Transoceanic Travel Before Columbus
From the beginning of the 16th century until today, the hypothesis of transoceanic journeys and consequent contacts with pre-Columbian civilizations has been long debated. The weak point of this, albeit plausible theory, except for the alleged relations in medieval times between Nordic populations and North American Indians, would be the lack of support in direct archaeological evidence, that is, in the discovery of objects in pre-Colombian archaeological contexts. Although some more or less reliable finds were reported from Mesoamerica during the nineteenth and twentieth centuries, to date none of them has been accepted as incontrovertible evidence of interhemispheric contact before 1492.
The Tecaxic-Calixtlahuaca Head
Among the finds in question one of the most controversial is a small terracotta head of presumed Roman origin, discovered by Jose Garcia Payon in Mexico in 1933, during the excavation of a funerary offering in the pre-Hispanic settlement of Tecaxic-Calixtlahuaca, almost forty miles northwest of Mexico City. The head, along with various objects of gold, copper, turquoise, rock crystal, jet, bone, shell and ceramic was positioned under three intact floors of a pyramidal structure, which, according to scholars, would show that the archaeological site is not been "touched" or "hand-handed" in later times.

(Source Data)
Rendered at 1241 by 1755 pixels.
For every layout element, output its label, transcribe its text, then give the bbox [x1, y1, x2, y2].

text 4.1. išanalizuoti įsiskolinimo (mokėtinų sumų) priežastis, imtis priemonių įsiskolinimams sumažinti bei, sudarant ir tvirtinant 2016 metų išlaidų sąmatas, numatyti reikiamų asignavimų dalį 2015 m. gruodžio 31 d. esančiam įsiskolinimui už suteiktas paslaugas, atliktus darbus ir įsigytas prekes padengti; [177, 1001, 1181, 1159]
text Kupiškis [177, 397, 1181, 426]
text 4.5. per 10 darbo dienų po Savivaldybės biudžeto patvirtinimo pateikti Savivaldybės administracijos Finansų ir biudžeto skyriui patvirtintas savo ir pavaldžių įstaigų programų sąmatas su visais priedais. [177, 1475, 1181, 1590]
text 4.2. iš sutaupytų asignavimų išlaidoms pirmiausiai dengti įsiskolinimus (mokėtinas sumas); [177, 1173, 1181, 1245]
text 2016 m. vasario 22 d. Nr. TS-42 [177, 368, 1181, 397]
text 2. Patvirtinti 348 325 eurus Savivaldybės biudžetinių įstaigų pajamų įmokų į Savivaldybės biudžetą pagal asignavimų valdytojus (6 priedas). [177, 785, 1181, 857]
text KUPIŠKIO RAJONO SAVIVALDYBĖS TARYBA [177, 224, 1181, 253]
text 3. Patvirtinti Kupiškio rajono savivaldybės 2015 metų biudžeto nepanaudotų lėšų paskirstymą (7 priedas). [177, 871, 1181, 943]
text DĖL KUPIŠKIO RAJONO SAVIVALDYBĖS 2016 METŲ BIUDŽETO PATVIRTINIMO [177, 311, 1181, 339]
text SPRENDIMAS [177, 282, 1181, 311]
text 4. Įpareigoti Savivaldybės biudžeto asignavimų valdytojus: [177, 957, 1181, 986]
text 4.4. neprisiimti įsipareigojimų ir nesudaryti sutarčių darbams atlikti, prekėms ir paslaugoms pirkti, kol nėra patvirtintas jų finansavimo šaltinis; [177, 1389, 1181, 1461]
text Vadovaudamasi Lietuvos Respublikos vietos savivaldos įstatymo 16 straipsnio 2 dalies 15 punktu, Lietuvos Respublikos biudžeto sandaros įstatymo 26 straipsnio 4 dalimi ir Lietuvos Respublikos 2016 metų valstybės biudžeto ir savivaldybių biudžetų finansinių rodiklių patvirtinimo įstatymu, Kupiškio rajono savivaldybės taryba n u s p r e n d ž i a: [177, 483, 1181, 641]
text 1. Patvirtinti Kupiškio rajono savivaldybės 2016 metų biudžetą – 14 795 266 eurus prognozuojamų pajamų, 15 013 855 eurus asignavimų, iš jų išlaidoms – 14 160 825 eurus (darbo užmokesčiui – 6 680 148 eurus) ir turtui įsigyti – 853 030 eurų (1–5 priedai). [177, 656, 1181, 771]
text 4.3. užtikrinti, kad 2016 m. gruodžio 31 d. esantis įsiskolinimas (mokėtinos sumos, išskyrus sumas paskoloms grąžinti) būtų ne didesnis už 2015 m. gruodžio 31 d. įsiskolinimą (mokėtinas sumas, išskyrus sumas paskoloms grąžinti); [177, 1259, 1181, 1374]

- [What you will do]:
According to the passage on transoceanic travel before Columbus, who discovered the small terracotta head at Tecaxic-Calixtlahuaca? The source data is not required to complete the task.

- [Right answer]:
Jose Garcia Payon discovered it.